Michel Franco Discusses ‘April’s Daughter,’ Style, Mexico

Starring Emma Suarez, Franco’s fifth feature plays in Un Certain Regard at this year’s Cannes Festival

'April's Daughter,' Michel Franco and Emma Suarez
Copyright: Lucia Films/Alexandra Bas

Michel Franco’s hallmark – high-drama, dispassionately shot – is still there. But, with shorter sequence shots, more characters, even music, “April’s Daughter,” the fifth feature from Mexico’s Cannes-laureled Franco (“After Lucia,” “Chronic,” with Tim Roth) is also, as Franco promised before shooting, his least demanding for broader audiences.

“April’s Daughter” stars Emma Suárez, who co-headlined Pedro Almodóvar’s “Julieta,” as a Spanish mother who returns to Mexico’s seaside resort of Puerto Vallarta, supposedly to look after her 17-year-old, heavily-pregnant daughter, Valeria. Once the baby is born, however, April turns out to be a mother from hell.

As always, Franco shoots but does not judge, which leaves “April’s Daughter” open to multiple interpretations. One is of a baby boomer generation, exemplified by April and Valeria’s b.f’s parents, who are so obsessed with themselves – their youth and professions –  as to (literally in April’s case) attempt to rob the current young of their future.

Another is a vision of yet another Latin American broken family, with an absent father and wayward, to put it mildly, mother. Which begs a question: Without a robust welfare state in Latin America, families provide the near only safety net. But if that unit is so often dysfunctional, whom can the young turn to for support? In the case of “April’s Daughter,” Valeria, betrayed at every turn, can only turn to herself.

Variety talked to Franco at Cannes.

Announcing “April’s Daughter,” you told us that to was aimed at broader public. Could you comment on the reasons for the change?

Every movie is different. When we decided to make a movie like “Chronic,” we decided to make it about the end of life without any commitment with regards to audience appeal. The public would go to the cinema knowing what they were going to see. “April’s Daughter” is naturally more accessible. The topics are easier for the public to interact with.

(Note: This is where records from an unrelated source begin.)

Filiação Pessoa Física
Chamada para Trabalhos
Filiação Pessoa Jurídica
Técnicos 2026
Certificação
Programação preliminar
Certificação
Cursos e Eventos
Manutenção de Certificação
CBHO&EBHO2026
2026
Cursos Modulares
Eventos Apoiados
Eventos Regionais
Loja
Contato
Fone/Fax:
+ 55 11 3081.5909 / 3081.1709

This is a very feminine film…

Yes, it’s a more feminine movie in general. We have three takes on women, of different ages and characters. It was filmed by the sea, which is almost another female element. I feel that everything has led me to this result and that is going to reflect in the way people accept the film. Now it’s up to the public to decide.

Can you talk in more detail about your stylistic changes. This is still an intimate film shot with a certain documentary style.

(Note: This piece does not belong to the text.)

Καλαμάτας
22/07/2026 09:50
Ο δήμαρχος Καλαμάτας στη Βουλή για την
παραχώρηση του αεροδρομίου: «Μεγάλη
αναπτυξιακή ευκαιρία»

It was very important for me to find the best way to tell the story from three different points of view. This required another

way of shooting. The energy of this film as it begins is very different from that of “Chronic” or “After Lucia.” This is a film with many twists and turns, with many surprises for the spectator, which required the camera to accompany the characters, portraying their POVs. I still think, however, that the cinema I enjoy the most is one that does not dictate to the viewer what they have to think or feel.

That is also a measure of respect for the viewer

Yes, for me cinema doesn’t work any other way. If there is no respect for the viewer, if one is patronizing, aims to know how they will react or what they should think or feel using music and editing in a way that diminishes the characters and the story, I as a spectator not be interested in the movie.

Director Lorenzo Vigas [winner of Venice’s Golden Lion in 2015 with “From Afar” and  one of the producers on “April’s Daughter”] suggested you both share “the same vision of cinema that must be made now.” What is that cinema? Do you sense in any way that you are helping to create a new cinema movement in Mexico?

That would be very ambitious: I don’t want to take on that responsibility! But I would say that, as in Greece, there has been a new wave of young directors, just as what happened in Romania with Mungiu. I think something similar is happening with the films we are doing at Lucia Films. Of course, both in Greece and in Romania and in our case, there are no statutes or proscriptions like Dogme 95.

What would be some common aspects?

I think the most important thing is our relationship with the spectator. For us, it’s not important whether or not there’s music in the movies. What is important is a respect for the viewer, an objective point of view. I would not want to lose that.

How does Mexico add to your cinema?

Mexico is chaos. It is a disaster as a country. That makes it all the more interesting because it inspires many stories. It is very disturbing to live in Mexico.